--- Begin PROVIDED MATERIAL ---

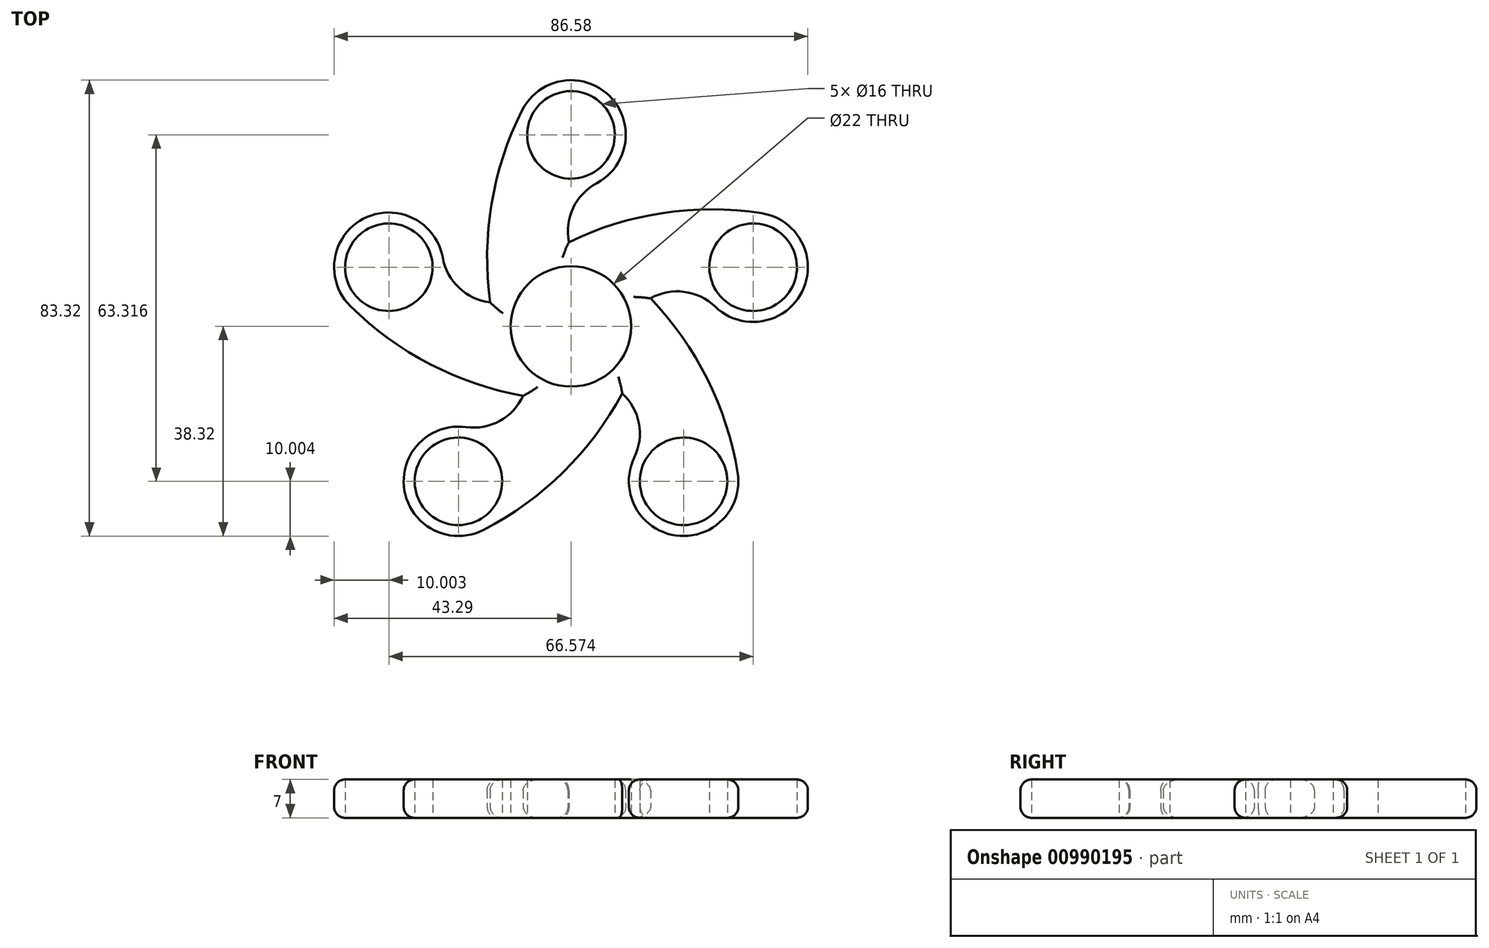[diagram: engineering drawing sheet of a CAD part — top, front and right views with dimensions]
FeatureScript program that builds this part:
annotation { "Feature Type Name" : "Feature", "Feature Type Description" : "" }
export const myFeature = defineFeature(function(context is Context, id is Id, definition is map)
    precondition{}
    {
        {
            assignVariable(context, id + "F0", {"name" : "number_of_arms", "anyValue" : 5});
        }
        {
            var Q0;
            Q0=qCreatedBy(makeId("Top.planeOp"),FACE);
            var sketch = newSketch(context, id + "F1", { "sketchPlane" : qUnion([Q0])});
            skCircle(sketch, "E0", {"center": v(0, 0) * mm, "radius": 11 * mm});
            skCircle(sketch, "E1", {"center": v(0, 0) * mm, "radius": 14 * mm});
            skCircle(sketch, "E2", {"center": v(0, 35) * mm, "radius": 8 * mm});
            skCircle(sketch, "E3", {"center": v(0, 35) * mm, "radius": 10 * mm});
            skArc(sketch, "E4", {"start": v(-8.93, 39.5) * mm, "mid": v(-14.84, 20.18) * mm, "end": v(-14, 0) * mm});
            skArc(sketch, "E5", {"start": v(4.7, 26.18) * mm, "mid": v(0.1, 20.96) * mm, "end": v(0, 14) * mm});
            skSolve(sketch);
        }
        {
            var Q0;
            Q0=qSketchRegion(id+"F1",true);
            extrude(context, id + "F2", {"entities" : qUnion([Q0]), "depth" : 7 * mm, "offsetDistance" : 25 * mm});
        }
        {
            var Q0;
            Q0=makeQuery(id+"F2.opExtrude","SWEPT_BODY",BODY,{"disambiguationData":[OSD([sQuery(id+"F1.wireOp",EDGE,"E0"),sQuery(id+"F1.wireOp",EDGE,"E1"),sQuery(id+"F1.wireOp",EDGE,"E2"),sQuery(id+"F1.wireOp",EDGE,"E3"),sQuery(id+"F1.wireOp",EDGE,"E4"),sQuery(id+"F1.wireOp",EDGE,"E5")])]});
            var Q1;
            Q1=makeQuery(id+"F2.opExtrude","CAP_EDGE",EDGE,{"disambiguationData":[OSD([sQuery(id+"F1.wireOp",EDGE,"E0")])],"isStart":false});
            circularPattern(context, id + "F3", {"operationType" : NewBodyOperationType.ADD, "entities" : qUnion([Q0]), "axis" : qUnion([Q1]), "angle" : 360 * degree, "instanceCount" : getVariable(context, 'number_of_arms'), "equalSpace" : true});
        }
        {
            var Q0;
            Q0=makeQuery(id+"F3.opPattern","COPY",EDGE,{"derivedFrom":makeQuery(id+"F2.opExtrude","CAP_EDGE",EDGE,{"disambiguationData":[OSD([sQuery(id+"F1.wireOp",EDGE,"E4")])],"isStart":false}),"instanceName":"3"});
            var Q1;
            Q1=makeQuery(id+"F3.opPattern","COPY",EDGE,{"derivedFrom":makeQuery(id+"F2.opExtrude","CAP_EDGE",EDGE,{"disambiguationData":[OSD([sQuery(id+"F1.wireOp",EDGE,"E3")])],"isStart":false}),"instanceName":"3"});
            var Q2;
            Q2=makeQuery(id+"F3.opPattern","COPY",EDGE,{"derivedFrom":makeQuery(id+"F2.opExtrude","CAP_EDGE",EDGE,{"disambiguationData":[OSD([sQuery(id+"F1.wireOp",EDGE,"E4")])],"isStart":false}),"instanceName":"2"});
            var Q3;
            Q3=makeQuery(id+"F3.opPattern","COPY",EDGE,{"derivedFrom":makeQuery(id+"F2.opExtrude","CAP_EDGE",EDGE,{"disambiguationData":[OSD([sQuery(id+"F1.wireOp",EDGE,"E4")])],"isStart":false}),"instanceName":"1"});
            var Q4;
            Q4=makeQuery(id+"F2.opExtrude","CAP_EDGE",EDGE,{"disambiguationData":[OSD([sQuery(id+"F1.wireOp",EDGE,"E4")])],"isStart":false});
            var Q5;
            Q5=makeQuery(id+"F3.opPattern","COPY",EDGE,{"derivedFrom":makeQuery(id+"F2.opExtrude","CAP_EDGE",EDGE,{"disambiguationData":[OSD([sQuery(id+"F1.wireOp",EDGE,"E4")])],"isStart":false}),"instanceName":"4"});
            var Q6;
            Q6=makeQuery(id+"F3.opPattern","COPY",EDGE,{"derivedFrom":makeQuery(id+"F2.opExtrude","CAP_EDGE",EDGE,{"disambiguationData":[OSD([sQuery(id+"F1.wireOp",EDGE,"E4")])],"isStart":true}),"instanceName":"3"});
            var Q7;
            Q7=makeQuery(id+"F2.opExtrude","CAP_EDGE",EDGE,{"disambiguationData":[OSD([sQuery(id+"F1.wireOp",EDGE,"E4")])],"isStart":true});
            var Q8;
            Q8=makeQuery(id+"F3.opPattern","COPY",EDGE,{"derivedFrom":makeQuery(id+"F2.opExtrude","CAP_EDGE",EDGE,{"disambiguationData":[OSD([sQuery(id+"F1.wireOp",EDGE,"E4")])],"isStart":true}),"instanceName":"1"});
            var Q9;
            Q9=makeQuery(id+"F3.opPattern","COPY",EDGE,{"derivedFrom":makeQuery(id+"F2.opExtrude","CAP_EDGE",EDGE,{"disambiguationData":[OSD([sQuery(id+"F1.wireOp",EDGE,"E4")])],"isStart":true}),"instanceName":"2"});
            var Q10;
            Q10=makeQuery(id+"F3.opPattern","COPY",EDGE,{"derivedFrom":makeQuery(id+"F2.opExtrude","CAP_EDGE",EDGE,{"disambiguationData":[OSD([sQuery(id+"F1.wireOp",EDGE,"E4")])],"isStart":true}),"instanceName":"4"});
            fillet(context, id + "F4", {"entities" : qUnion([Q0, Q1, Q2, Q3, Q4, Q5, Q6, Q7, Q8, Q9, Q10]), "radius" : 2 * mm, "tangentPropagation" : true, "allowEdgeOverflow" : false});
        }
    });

--- End PROVIDED MATERIAL ---

Rewrite the lines of the entries above with every "number_of_arms" renamed to "arm_count" and everything else unchanged, leaving the pictures out.

◆ TASK ANSWER:
[diagram: engineering drawing sheet of a CAD part — top, front and right views with dimensions]
FeatureScript program that builds this part:
annotation { "Feature Type Name" : "Feature", "Feature Type Description" : "" }
export const myFeature = defineFeature(function(context is Context, id is Id, definition is map)
    precondition{}
    {
        {
            assignVariable(context, id + "F0", {"name" : "arm_count", "anyValue" : 5});
        }
        {
            var Q0;
            Q0=qCreatedBy(makeId("Top.planeOp"),FACE);
            var sketch = newSketch(context, id + "F1", { "sketchPlane" : qUnion([Q0])});
            skCircle(sketch, "E0", {"center": v(0, 0) * mm, "radius": 11 * mm});
            skCircle(sketch, "E1", {"center": v(0, 0) * mm, "radius": 14 * mm});
            skCircle(sketch, "E2", {"center": v(0, 35) * mm, "radius": 8 * mm});
            skCircle(sketch, "E3", {"center": v(0, 35) * mm, "radius": 10 * mm});
            skArc(sketch, "E4", {"start": v(-8.93, 39.5) * mm, "mid": v(-14.84, 20.18) * mm, "end": v(-14, 0) * mm});
            skArc(sketch, "E5", {"start": v(4.7, 26.18) * mm, "mid": v(0.1, 20.96) * mm, "end": v(0, 14) * mm});
            skSolve(sketch);
        }
        {
            var Q0;
            Q0=qSketchRegion(id+"F1",true);
            extrude(context, id + "F2", {"entities" : qUnion([Q0]), "depth" : 7 * mm, "offsetDistance" : 25 * mm});
        }
        {
            var Q0;
            Q0=makeQuery(id+"F2.opExtrude","SWEPT_BODY",BODY,{"disambiguationData":[OSD([sQuery(id+"F1.wireOp",EDGE,"E0"),sQuery(id+"F1.wireOp",EDGE,"E1"),sQuery(id+"F1.wireOp",EDGE,"E2"),sQuery(id+"F1.wireOp",EDGE,"E3"),sQuery(id+"F1.wireOp",EDGE,"E4"),sQuery(id+"F1.wireOp",EDGE,"E5")])]});
            var Q1;
            Q1=makeQuery(id+"F2.opExtrude","CAP_EDGE",EDGE,{"disambiguationData":[OSD([sQuery(id+"F1.wireOp",EDGE,"E0")])],"isStart":false});
            circularPattern(context, id + "F3", {"operationType" : NewBodyOperationType.ADD, "entities" : qUnion([Q0]), "axis" : qUnion([Q1]), "angle" : 360 * degree, "instanceCount" : getVariable(context, 'arm_count'), "equalSpace" : true});
        }
        {
            var Q0;
            Q0=makeQuery(id+"F3.opPattern","COPY",EDGE,{"derivedFrom":makeQuery(id+"F2.opExtrude","CAP_EDGE",EDGE,{"disambiguationData":[OSD([sQuery(id+"F1.wireOp",EDGE,"E4")])],"isStart":false}),"instanceName":"3"});
            var Q1;
            Q1=makeQuery(id+"F3.opPattern","COPY",EDGE,{"derivedFrom":makeQuery(id+"F2.opExtrude","CAP_EDGE",EDGE,{"disambiguationData":[OSD([sQuery(id+"F1.wireOp",EDGE,"E3")])],"isStart":false}),"instanceName":"3"});
            var Q2;
            Q2=makeQuery(id+"F3.opPattern","COPY",EDGE,{"derivedFrom":makeQuery(id+"F2.opExtrude","CAP_EDGE",EDGE,{"disambiguationData":[OSD([sQuery(id+"F1.wireOp",EDGE,"E4")])],"isStart":false}),"instanceName":"2"});
            var Q3;
            Q3=makeQuery(id+"F3.opPattern","COPY",EDGE,{"derivedFrom":makeQuery(id+"F2.opExtrude","CAP_EDGE",EDGE,{"disambiguationData":[OSD([sQuery(id+"F1.wireOp",EDGE,"E4")])],"isStart":false}),"instanceName":"1"});
            var Q4;
            Q4=makeQuery(id+"F2.opExtrude","CAP_EDGE",EDGE,{"disambiguationData":[OSD([sQuery(id+"F1.wireOp",EDGE,"E4")])],"isStart":false});
            var Q5;
            Q5=makeQuery(id+"F3.opPattern","COPY",EDGE,{"derivedFrom":makeQuery(id+"F2.opExtrude","CAP_EDGE",EDGE,{"disambiguationData":[OSD([sQuery(id+"F1.wireOp",EDGE,"E4")])],"isStart":false}),"instanceName":"4"});
            var Q6;
            Q6=makeQuery(id+"F3.opPattern","COPY",EDGE,{"derivedFrom":makeQuery(id+"F2.opExtrude","CAP_EDGE",EDGE,{"disambiguationData":[OSD([sQuery(id+"F1.wireOp",EDGE,"E4")])],"isStart":true}),"instanceName":"3"});
            var Q7;
            Q7=makeQuery(id+"F2.opExtrude","CAP_EDGE",EDGE,{"disambiguationData":[OSD([sQuery(id+"F1.wireOp",EDGE,"E4")])],"isStart":true});
            var Q8;
            Q8=makeQuery(id+"F3.opPattern","COPY",EDGE,{"derivedFrom":makeQuery(id+"F2.opExtrude","CAP_EDGE",EDGE,{"disambiguationData":[OSD([sQuery(id+"F1.wireOp",EDGE,"E4")])],"isStart":true}),"instanceName":"1"});
            var Q9;
            Q9=makeQuery(id+"F3.opPattern","COPY",EDGE,{"derivedFrom":makeQuery(id+"F2.opExtrude","CAP_EDGE",EDGE,{"disambiguationData":[OSD([sQuery(id+"F1.wireOp",EDGE,"E4")])],"isStart":true}),"instanceName":"2"});
            var Q10;
            Q10=makeQuery(id+"F3.opPattern","COPY",EDGE,{"derivedFrom":makeQuery(id+"F2.opExtrude","CAP_EDGE",EDGE,{"disambiguationData":[OSD([sQuery(id+"F1.wireOp",EDGE,"E4")])],"isStart":true}),"instanceName":"4"});
            fillet(context, id + "F4", {"entities" : qUnion([Q0, Q1, Q2, Q3, Q4, Q5, Q6, Q7, Q8, Q9, Q10]), "radius" : 2 * mm, "tangentPropagation" : true, "allowEdgeOverflow" : false});
        }
    });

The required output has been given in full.